- _Exercise objective_
Print the data once more, exactly as supplied.

- _Records supplied_
------------------------------------------------------------

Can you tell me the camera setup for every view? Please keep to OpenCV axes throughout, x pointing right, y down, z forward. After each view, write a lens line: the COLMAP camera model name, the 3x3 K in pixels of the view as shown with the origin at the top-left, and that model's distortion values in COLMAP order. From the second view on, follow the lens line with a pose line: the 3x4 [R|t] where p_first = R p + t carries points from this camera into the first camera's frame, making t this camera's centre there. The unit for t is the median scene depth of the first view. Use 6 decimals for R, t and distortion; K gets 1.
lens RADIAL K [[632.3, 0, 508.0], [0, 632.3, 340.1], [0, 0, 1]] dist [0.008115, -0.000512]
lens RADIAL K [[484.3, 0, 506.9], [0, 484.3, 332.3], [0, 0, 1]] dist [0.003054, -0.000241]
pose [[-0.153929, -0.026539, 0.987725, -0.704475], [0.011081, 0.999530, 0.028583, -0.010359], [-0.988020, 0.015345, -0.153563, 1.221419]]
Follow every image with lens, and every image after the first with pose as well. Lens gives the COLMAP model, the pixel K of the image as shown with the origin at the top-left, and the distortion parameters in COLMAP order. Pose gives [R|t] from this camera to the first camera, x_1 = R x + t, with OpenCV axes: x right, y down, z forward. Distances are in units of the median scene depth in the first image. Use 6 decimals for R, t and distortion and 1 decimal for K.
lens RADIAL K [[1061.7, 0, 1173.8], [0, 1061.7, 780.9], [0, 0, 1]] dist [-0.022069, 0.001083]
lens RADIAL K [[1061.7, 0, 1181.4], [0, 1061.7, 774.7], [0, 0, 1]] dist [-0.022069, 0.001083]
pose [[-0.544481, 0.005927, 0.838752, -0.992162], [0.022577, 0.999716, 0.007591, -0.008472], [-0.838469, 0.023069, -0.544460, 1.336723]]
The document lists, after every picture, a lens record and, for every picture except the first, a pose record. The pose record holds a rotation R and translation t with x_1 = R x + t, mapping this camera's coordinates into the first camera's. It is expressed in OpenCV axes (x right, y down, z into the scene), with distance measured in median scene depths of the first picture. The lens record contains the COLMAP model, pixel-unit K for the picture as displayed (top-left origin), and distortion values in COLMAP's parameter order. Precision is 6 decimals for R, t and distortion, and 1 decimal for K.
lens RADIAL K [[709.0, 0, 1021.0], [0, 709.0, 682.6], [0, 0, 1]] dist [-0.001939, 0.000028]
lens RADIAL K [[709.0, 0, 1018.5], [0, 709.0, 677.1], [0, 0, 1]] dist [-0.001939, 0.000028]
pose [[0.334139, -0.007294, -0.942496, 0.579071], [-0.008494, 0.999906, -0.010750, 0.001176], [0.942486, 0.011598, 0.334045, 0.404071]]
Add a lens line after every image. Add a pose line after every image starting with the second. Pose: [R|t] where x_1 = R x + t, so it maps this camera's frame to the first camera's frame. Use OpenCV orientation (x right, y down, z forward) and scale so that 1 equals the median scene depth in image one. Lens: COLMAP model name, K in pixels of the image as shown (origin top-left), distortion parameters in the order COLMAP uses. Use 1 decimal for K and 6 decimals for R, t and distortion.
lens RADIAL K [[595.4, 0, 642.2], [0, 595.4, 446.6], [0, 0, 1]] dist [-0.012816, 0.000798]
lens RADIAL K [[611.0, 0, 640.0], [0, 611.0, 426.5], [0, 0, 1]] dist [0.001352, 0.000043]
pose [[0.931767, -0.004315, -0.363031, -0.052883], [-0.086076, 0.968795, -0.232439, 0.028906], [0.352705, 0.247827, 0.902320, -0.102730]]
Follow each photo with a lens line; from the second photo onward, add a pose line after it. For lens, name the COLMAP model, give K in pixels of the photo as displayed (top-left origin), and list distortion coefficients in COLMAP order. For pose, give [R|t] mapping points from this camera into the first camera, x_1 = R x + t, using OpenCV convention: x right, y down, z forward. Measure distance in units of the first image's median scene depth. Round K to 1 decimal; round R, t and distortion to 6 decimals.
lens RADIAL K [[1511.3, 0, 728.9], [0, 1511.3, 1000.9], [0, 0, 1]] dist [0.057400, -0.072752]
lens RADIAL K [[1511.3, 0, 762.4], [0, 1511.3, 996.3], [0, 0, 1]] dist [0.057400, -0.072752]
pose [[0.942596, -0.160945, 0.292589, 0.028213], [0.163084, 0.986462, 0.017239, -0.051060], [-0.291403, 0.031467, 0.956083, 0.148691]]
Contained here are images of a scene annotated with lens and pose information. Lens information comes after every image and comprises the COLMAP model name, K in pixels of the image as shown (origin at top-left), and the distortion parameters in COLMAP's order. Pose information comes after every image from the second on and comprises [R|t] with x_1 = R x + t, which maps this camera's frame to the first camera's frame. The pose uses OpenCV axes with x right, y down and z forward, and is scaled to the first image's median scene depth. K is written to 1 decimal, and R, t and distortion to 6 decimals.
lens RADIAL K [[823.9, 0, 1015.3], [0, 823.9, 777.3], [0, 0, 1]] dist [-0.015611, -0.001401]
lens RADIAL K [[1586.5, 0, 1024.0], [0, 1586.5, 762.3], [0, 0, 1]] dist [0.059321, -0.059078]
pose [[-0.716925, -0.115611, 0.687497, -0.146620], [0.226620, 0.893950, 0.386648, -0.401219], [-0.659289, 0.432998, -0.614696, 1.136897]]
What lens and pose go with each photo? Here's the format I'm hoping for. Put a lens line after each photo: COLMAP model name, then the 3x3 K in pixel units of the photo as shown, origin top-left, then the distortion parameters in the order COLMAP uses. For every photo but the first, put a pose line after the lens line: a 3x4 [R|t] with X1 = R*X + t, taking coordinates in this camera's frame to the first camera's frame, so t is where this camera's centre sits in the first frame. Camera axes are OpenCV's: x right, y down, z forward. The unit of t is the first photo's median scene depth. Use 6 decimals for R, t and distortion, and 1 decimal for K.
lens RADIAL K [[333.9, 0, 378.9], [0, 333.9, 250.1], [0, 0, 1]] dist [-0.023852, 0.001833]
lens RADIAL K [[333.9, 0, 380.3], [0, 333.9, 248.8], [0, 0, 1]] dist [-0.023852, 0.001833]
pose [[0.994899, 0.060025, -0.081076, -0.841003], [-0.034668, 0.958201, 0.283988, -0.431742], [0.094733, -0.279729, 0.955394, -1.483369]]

------------------------------------------------------------

- _Output for this task_
Can you tell me the camera setup for every view? Please keep to OpenCV axes throughout, x pointing right, y down, z forward. After each view, write a lens line: the COLMAP camera model name, the 3x3 K in pixels of the view as shown with the origin at the top-left, and that model's distortion values in COLMAP order. From the second view on, follow the lens line with a pose line: the 3x4 [R|t] where p_first = R p + t carries points from this camera into the first camera's frame, making t this camera's centre there. The unit for t is the median scene depth of the first view. Use 6 decimals for R, t and distortion; K gets 1.
lens RADIAL K [[632.3, 0, 508.0], [0, 632.3, 340.1], [0, 0, 1]] dist [0.008115, -0.000512]
lens RADIAL K [[484.3, 0, 506.9], [0, 484.3, 332.3], [0, 0, 1]] dist [0.003054, -0.000241]
pose [[-0.153929, -0.026539, 0.987725, -0.704475], [0.011081, 0.999530, 0.028583, -0.010359], [-0.988020, 0.015345, -0.153563, 1.221419]]
Follow every image with lens, and every image after the first with pose as well. Lens gives the COLMAP model, the pixel K of the image as shown with the origin at the top-left, and the distortion parameters in COLMAP order. Pose gives [R|t] from this camera to the first camera, x_1 = R x + t, with OpenCV axes: x right, y down, z forward. Distances are in units of the median scene depth in the first image. Use 6 decimals for R, t and distortion and 1 decimal for K.
lens RADIAL K [[1061.7, 0, 1173.8], [0, 1061.7, 780.9], [0, 0, 1]] dist [-0.022069, 0.001083]
lens RADIAL K [[1061.7, 0, 1181.4], [0, 1061.7, 774.7], [0, 0, 1]] dist [-0.022069, 0.001083]
pose [[-0.544481, 0.005927, 0.838752, -0.992162], [0.022577, 0.999716, 0.007591, -0.008472], [-0.838469, 0.023069, -0.544460, 1.336723]]
The document lists, after every picture, a lens record and, for every picture except the first, a pose record. The pose record holds a rotation R and translation t with x_1 = R x + t, mapping this camera's coordinates into the first camera's. It is expressed in OpenCV axes (x right, y down, z into the scene), with distance measured in median scene depths of the first picture. The lens record contains the COLMAP model, pixel-unit K for the picture as displayed (top-left origin), and distortion values in COLMAP's parameter order. Precision is 6 decimals for R, t and distortion, and 1 decimal for K.
lens RADIAL K [[709.0, 0, 1021.0], [0, 709.0, 682.6], [0, 0, 1]] dist [-0.001939, 0.000028]
lens RADIAL K [[709.0, 0, 1018.5], [0, 709.0, 677.1], [0, 0, 1]] dist [-0.001939, 0.000028]
pose [[0.334139, -0.007294, -0.942496, 0.579071], [-0.008494, 0.999906, -0.010750, 0.001176], [0.942486, 0.011598, 0.334045, 0.404071]]
Add a lens line after every image. Add a pose line after every image starting with the second. Pose: [R|t] where x_1 = R x + t, so it maps this camera's frame to the first camera's frame. Use OpenCV orientation (x right, y down, z forward) and scale so that 1 equals the median scene depth in image one. Lens: COLMAP model name, K in pixels of the image as shown (origin top-left), distortion parameters in the order COLMAP uses. Use 1 decimal for K and 6 decimals for R, t and distortion.
lens RADIAL K [[595.4, 0, 642.2], [0, 595.4, 446.6], [0, 0, 1]] dist [-0.012816, 0.000798]
lens RADIAL K [[611.0, 0, 640.0], [0, 611.0, 426.5], [0, 0, 1]] dist [0.001352, 0.000043]
pose [[0.931767, -0.004315, -0.363031, -0.052883], [-0.086076, 0.968795, -0.232439, 0.028906], [0.352705, 0.247827, 0.902320, -0.102730]]
Follow each photo with a lens line; from the second photo onward, add a pose line after it. For lens, name the COLMAP model, give K in pixels of the photo as displayed (top-left origin), and list distortion coefficients in COLMAP order. For pose, give [R|t] mapping points from this camera into the first camera, x_1 = R x + t, using OpenCV convention: x right, y down, z forward. Measure distance in units of the first image's median scene depth. Round K to 1 decimal; round R, t and distortion to 6 decimals.
lens RADIAL K [[1511.3, 0, 728.9], [0, 1511.3, 1000.9], [0, 0, 1]] dist [0.057400, -0.072752]
lens RADIAL K [[1511.3, 0, 762.4], [0, 1511.3, 996.3], [0, 0, 1]] dist [0.057400, -0.072752]
pose [[0.942596, -0.160945, 0.292589, 0.028213], [0.163084, 0.986462, 0.017239, -0.051060], [-0.291403, 0.031467, 0.956083, 0.148691]]
Contained here are images of a scene annotated with lens and pose information. Lens information comes after every image and comprises the COLMAP model name, K in pixels of the image as shown (origin at top-left), and the distortion parameters in COLMAP's order. Pose information comes after every image from the second on and comprises [R|t] with x_1 = R x + t, which maps this camera's frame to the first camera's frame. The pose uses OpenCV axes with x right, y down and z forward, and is scaled to the first image's median scene depth. K is written to 1 decimal, and R, t and distortion to 6 decimals.
lens RADIAL K [[823.9, 0, 1015.3], [0, 823.9, 777.3], [0, 0, 1]] dist [-0.015611, -0.001401]
lens RADIAL K [[1586.5, 0, 1024.0], [0, 1586.5, 762.3], [0, 0, 1]] dist [0.059321, -0.059078]
pose [[-0.716925, -0.115611, 0.687497, -0.146620], [0.226620, 0.893950, 0.386648, -0.401219], [-0.659289, 0.432998, -0.614696, 1.136897]]
What lens and pose go with each photo? Here's the format I'm hoping for. Put a lens line after each photo: COLMAP model name, then the 3x3 K in pixel units of the photo as shown, origin top-left, then the distortion parameters in the order COLMAP uses. For every photo but the first, put a pose line after the lens line: a 3x4 [R|t] with X1 = R*X + t, taking coordinates in this camera's frame to the first camera's frame, so t is where this camera's centre sits in the first frame. Camera axes are OpenCV's: x right, y down, z forward. The unit of t is the first photo's median scene depth. Use 6 decimals for R, t and distortion, and 1 decimal for K.
lens RADIAL K [[333.9, 0, 378.9], [0, 333.9, 250.1], [0, 0, 1]] dist [-0.023852, 0.001833]
lens RADIAL K [[333.9, 0, 380.3], [0, 333.9, 248.8], [0, 0, 1]] dist [-0.023852, 0.001833]
pose [[0.994899, 0.060025, -0.081076, -0.841003], [-0.034668, 0.958201, 0.283988, -0.431742], [0.094733, -0.279729, 0.955394, -1.483369]]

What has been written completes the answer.